## What you will do:
Leave out the pictures and retype, exactly, the lines below from the line with "invite public participation, topical" up to and including the line with "Click the link", nothing more.

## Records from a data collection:
-- -- --
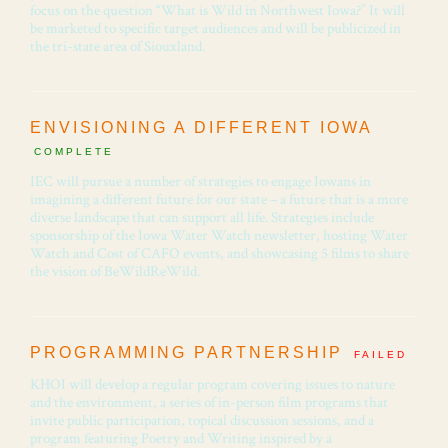
focus on the question “What is Wild in Northwest Iowa?” It will
be marketed to specific target audiences and will be publicized in
the tri-state area of Siouxland.
ENVISIONING A DIFFERENT IOWA
COMPLETE
IEC will pursue a number of strategies to engage Iowans in
imagining a different future for our state – a future that is a more
diverse landscape that can support all life. Strategies include
sponsorship of the Iowa Water Watch newsletter, hosting Water
Watch and Cost of CAFO events, and showcasing 5 films to share
the vision of BeWildReWild.
PROGRAMMING PARTNERSHIP
FAILED
KHOI will develop a regular program covering issues to nature
and the environment, a series of in-person film programs that
invite public participation, topical discussion sessions, and a
program featuring Poetry and Writing inspired by a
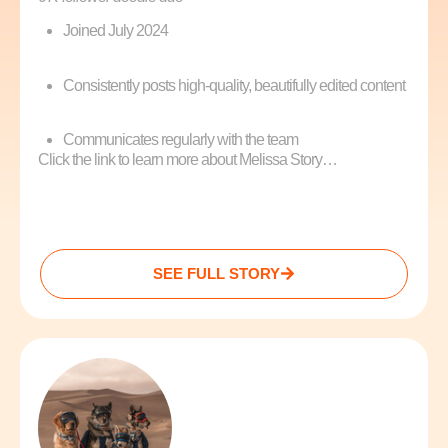
Joined July 2024
Consistently posts high-quality, beautifully edited content
Communicates regularly with the team
Click the link to learn more about Melissa Story…
SEE FULL STORY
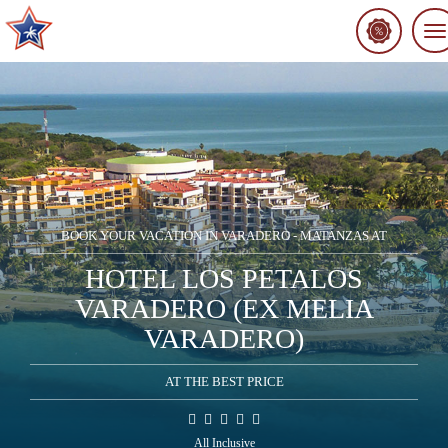
To
na
BOOK YOUR VACATION IN VARADERO - MATANZAS AT
HOTEL LOS PETALOS
VARADERO (EX MELIA
VARADERO)
AT THE BEST PRICE
All Inclusive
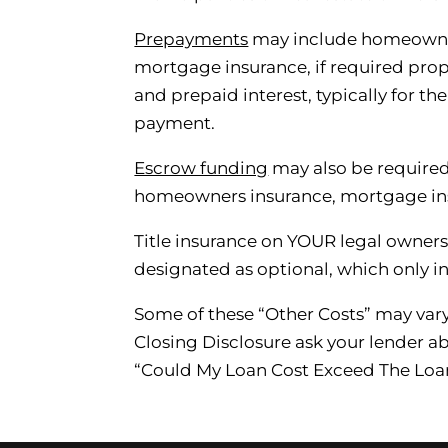
Prepayments
may include homeowner
mortgage insurance, if required prop
and prepaid interest, typically for th
payment.
Escrow funding
may also be required
homeowners insurance, mortgage ins
Title insurance on YOUR legal owners
designated as optional, which only ind
Some of these “Other Costs” may var
Closing Disclosure ask your lender ab
“Could My Loan Cost Exceed The Loa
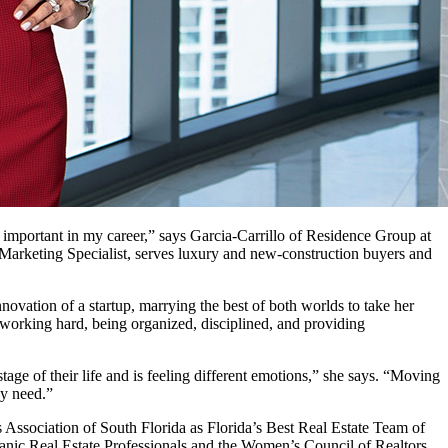
ry important in my career,” says Garcia-Carrillo of Residence Group at
 Marketing Specialist, serves luxury and new-construction buyers and
ovation of a startup, marrying the best of both worlds to take her
 working hard, being organized, disciplined, and providing
tage of their life and is feeling different emotions,” she says. “Moving
ey need.”
Association of South Florida as Florida’s Best Real Estate Team of
spanic Real Estate Professionals and the Women’s Council of Realtors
-- -- --
## Exercise result:
invite public participation, topical discussion sessions, and a
program featuring Poetry and Writing inspired by a
Joined July 2024
Consistently posts high-quality, beautifully edited content
Communicates regularly with the team
Click the link to learn more about Melissa Story…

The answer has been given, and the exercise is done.